Temprano aquella mañana, cuando el mundo aún bostezaba y el sol acariciaba apenas la línea del horizonte, fui al mar, mi escondite secreto, a nadar antes de que la multitud lo transformara en alfombra humana de agosto. La ciudad estaba cerca, ruidosa y despierta, pero yo flotaba en un silencio líquido, donde cada ola susurraba historias antiguas y cada reflejo de luz pintaba un lienzo diferente.
Me sentía dueña de aquel instante: el mar me daba paz, el sol me insuflaba energía. Al amanecer y al atardecer, el agua era un espejo roto de tonos imposibles, un espectáculo que nadie más parecía notar. Semi-sentada sobre mi toalla, un golpe traicionero en el ojo me arrancó del ensueño: punzada de dolor, chispa de alarma.
Pensé en arena levantada por la brisa, en pequeñas partículas danzando como hadas traviesas, pero no fue así. Me sumergí en el mar con los ojos abiertos, buscando que el agua arrastrara la molestia. Nada la calmó.
Por la tarde llegó mi amiga, mensajera de la realidad:
—Tienes este ojo muy mal, veo criaturas que se deslizan por la órbita. Urgencias, ya. Mantén los ojos cerrados; es lo único que te calmará mientras esperamos.
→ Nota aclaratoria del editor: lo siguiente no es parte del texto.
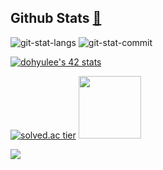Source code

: <!--
## 이미지 복사용############################################################################################################
![image](https://user-images.githubusercontent.com/66513003/145429300-f0421af8-e96b-4e36-b0f2-a1a65764f745.png)

<img src="
" width="400">

<img src="
" width="300">

<img src="
" width="200">

<img src="
" width="150">

#############################################################################################################################

-->

## **Github Stats** [🌱](https://urakasumi.tistory.com/)

![git-stat-langs](https://github-readme-stats.vercel.app/api?username=Soksurim&count_private=true&show_icons=true&theme=buefy&hide_border=true)
![git-stat-commit](https://github-readme-stats.vercel.app/api/top-langs/?username=Soksurim&layout=compact&hide_border=true)

[![dohyulee's 42 stats](https://badge42.herokuapp.com/api/stats/dohyulee?privacyEmail=true)](https://profile.intra.42.fr/blocs/27/coalitions)

[![solved.ac tier](http://mazassumnida.wtf/api/v2/generate_badge?boj=surimi)](https://solved.ac/surimi)
[<img src="https://user-images.githubusercontent.com/66513003/143447979-81f452b4-dd4b-4bfa-a2a9-161808d97d78.png" style="width: 100px;" />](https://urakasumi.tistory.com/)

<a href="https://www.buymeacoffee.com/soksurim"><img src="https://img.buymeacoffee.com/button-api/?text=Buy me a beer plz 🥺&emoji=🍺&slug=soksurim&button_colour=FFDD00&font_colour=000000&font_family=Cookie&outline_colour=000000&coffee_colour=ffffff"></a>

<!--
몰리
![Moli](https://user-images.githubusercontent.com/66513003/142241667-7ae2553e-be04-41d1-9c58-0e4aa5d62e04.gif)

빼빼로
![image](https://user-images.githubusercontent.com/66513003/141667362-34edb6a6-07a0-4d57-900b-fc1e9b114fef.png)

방문자수
![Hits](https://hits.seeyoufarm.com/api/count/incr/badge.svg?url=https%3A%2F%2Fgithub.com%2FSoksurim&count_bg=%235094F5&title_bg=%23555555&icon=&icon_color=%23E7E7E7&title=hits&edge_flat=false)

<table><tr><td width="50%">
<img src="https://github-readme-stats.vercel.app/api?username=Soksurim&count_private=true&show_icons=true&hide_border=true&hide=contribs" style="width: 100%" />
</td>
<td valign="top" width="50%">
<img src="https://github-readme-stats.vercel.app/api/top-langs/?username=Soksurim&layout=compact&hide_border=true" style="width: 100%" />
</td></tr></table> 

## 메모

JS 관련 도서
https://kr.1lib.limited/g/Loiane%20Groner

**Soksurim/Soksurim** is a ✨ _special_ ✨ repository because its `README.md` (this file) appears on your GitHub profile.

Here are some ideas to get you started:

- 🔭 I’m currently working on ...
- 🌱 I’m currently learning ...
- 👯 I’m looking to collaborate on ...
- 🤔 I’m looking for help with ...
- 💬 Ask me about ...
- 📫 How to reach me: ...
- 😄 Pronouns: ...
- ⚡ Fun fact: ...
-->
—¿Ha estado usted en el campo?
—No, pero sí en la playa.
—Entonces fue una mosca. Y en el golpe, le ha dejado un regalo indeseado: huevos. Una infección grave que hay que tratar de inmediato.
Y yo, con un humor negro que no se contagiaba del miedo: hay enfrentamientos con huevos, es decir, “de cojones”… y a mí se me cagó una mosca.
El mar seguía allí, indiferente, azul y eterno. Yo, humana, pequeñísima, víctima de la ironía más literal que la naturaleza podía ofrecer.